**YOUR TASK:** Print every line of the material below without changing anything.

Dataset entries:
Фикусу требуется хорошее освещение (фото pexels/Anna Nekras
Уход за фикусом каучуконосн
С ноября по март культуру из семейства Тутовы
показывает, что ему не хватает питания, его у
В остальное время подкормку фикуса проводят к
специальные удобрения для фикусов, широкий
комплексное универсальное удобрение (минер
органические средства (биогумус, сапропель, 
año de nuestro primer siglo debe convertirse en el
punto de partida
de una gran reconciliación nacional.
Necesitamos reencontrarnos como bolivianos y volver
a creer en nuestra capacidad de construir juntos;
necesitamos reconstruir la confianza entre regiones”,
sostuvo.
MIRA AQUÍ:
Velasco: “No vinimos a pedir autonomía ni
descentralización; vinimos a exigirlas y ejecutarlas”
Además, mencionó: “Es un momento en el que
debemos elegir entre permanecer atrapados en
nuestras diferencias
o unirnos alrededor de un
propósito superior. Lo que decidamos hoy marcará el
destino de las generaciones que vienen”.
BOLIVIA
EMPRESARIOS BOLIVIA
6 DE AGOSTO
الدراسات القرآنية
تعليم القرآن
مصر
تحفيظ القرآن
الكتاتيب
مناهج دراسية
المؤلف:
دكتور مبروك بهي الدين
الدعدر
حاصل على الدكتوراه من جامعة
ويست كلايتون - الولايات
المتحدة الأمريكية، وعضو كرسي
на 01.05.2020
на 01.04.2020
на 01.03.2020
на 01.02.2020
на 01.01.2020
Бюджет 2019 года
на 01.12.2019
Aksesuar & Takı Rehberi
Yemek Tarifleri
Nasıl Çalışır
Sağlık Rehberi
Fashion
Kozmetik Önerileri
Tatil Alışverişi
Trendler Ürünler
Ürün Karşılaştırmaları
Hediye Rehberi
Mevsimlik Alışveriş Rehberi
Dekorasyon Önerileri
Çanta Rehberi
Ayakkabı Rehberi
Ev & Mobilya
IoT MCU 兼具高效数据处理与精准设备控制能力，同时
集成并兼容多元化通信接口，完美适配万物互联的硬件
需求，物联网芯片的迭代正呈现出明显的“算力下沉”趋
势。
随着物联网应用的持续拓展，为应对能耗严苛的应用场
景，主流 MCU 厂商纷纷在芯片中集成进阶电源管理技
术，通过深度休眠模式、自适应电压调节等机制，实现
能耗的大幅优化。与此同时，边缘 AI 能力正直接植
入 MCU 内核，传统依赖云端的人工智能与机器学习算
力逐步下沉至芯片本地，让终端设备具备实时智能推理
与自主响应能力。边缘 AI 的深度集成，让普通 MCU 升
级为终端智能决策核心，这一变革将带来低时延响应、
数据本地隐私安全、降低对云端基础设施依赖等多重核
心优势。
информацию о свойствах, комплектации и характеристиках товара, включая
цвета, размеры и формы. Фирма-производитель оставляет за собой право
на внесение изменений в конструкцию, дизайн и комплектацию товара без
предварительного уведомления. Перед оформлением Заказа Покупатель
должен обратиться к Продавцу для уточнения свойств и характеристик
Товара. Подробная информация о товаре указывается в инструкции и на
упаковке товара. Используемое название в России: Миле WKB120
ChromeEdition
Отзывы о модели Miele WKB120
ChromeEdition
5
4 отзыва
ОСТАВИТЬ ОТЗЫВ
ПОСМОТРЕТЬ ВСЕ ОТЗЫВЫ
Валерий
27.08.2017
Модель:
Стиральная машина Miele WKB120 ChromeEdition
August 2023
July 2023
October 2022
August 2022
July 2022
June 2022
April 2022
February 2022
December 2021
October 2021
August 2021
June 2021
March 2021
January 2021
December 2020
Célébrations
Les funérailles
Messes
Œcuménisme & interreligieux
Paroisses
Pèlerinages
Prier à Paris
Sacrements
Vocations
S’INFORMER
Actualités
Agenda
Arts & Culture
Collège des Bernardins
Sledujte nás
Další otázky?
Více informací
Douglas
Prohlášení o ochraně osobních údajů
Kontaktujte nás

**TASK SOLUTION:**
Фикусу требуется хорошее освещение (фото pexels/Anna Nekras
Уход за фикусом каучуконосн
С ноября по март культуру из семейства Тутовы
показывает, что ему не хватает питания, его у
В остальное время подкормку фикуса проводят к
специальные удобрения для фикусов, широкий
комплексное универсальное удобрение (минер
органические средства (биогумус, сапропель, 
año de nuestro primer siglo debe convertirse en el
punto de partida
de una gran reconciliación nacional.
Necesitamos reencontrarnos como bolivianos y volver
a creer en nuestra capacidad de construir juntos;
necesitamos reconstruir la confianza entre regiones”,
sostuvo.
MIRA AQUÍ:
Velasco: “No vinimos a pedir autonomía ni
descentralización; vinimos a exigirlas y ejecutarlas”
Además, mencionó: “Es un momento en el que
debemos elegir entre permanecer atrapados en
nuestras diferencias
o unirnos alrededor de un
propósito superior. Lo que decidamos hoy marcará el
destino de las generaciones que vienen”.
BOLIVIA
EMPRESARIOS BOLIVIA
6 DE AGOSTO
الدراسات القرآنية
تعليم القرآن
مصر
تحفيظ القرآن
الكتاتيب
مناهج دراسية
المؤلف:
دكتور مبروك بهي الدين
الدعدر
حاصل على الدكتوراه من جامعة
ويست كلايتون - الولايات
المتحدة الأمريكية، وعضو كرسي
на 01.05.2020
на 01.04.2020
на 01.03.2020
на 01.02.2020
на 01.01.2020
Бюджет 2019 года
на 01.12.2019
Aksesuar & Takı Rehberi
Yemek Tarifleri
Nasıl Çalışır
Sağlık Rehberi
Fashion
Kozmetik Önerileri
Tatil Alışverişi
Trendler Ürünler
Ürün Karşılaştırmaları
Hediye Rehberi
Mevsimlik Alışveriş Rehberi
Dekorasyon Önerileri
Çanta Rehberi
Ayakkabı Rehberi
Ev & Mobilya
IoT MCU 兼具高效数据处理与精准设备控制能力，同时
集成并兼容多元化通信接口，完美适配万物互联的硬件
需求，物联网芯片的迭代正呈现出明显的“算力下沉”趋
势。
随着物联网应用的持续拓展，为应对能耗严苛的应用场
景，主流 MCU 厂商纷纷在芯片中集成进阶电源管理技
术，通过深度休眠模式、自适应电压调节等机制，实现
能耗的大幅优化。与此同时，边缘 AI 能力正直接植
入 MCU 内核，传统依赖云端的人工智能与机器学习算
力逐步下沉至芯片本地，让终端设备具备实时智能推理
与自主响应能力。边缘 AI 的深度集成，让普通 MCU 升
级为终端智能决策核心，这一变革将带来低时延响应、
数据本地隐私安全、降低对云端基础设施依赖等多重核
心优势。
информацию о свойствах, комплектации и характеристиках товара, включая
цвета, размеры и формы. Фирма-производитель оставляет за собой право
на внесение изменений в конструкцию, дизайн и комплектацию товара без
предварительного уведомления. Перед оформлением Заказа Покупатель
должен обратиться к Продавцу для уточнения свойств и характеристик
Товара. Подробная информация о товаре указывается в инструкции и на
упаковке товара. Используемое название в России: Миле WKB120
ChromeEdition
Отзывы о модели Miele WKB120
ChromeEdition
5
4 отзыва
ОСТАВИТЬ ОТЗЫВ
ПОСМОТРЕТЬ ВСЕ ОТЗЫВЫ
Валерий
27.08.2017
Модель:
Стиральная машина Miele WKB120 ChromeEdition
August 2023
July 2023
October 2022
August 2022
July 2022
June 2022
April 2022
February 2022
December 2021
October 2021
August 2021
June 2021
March 2021
January 2021
December 2020
Célébrations
Les funérailles
Messes
Œcuménisme & interreligieux
Paroisses
Pèlerinages
Prier à Paris
Sacrements
Vocations
S’INFORMER
Actualités
Agenda
Arts & Culture
Collège des Bernardins
Sledujte nás
Další otázky?
Více informací
Douglas
Prohlášení o ochraně osobních údajů
Kontaktujte nás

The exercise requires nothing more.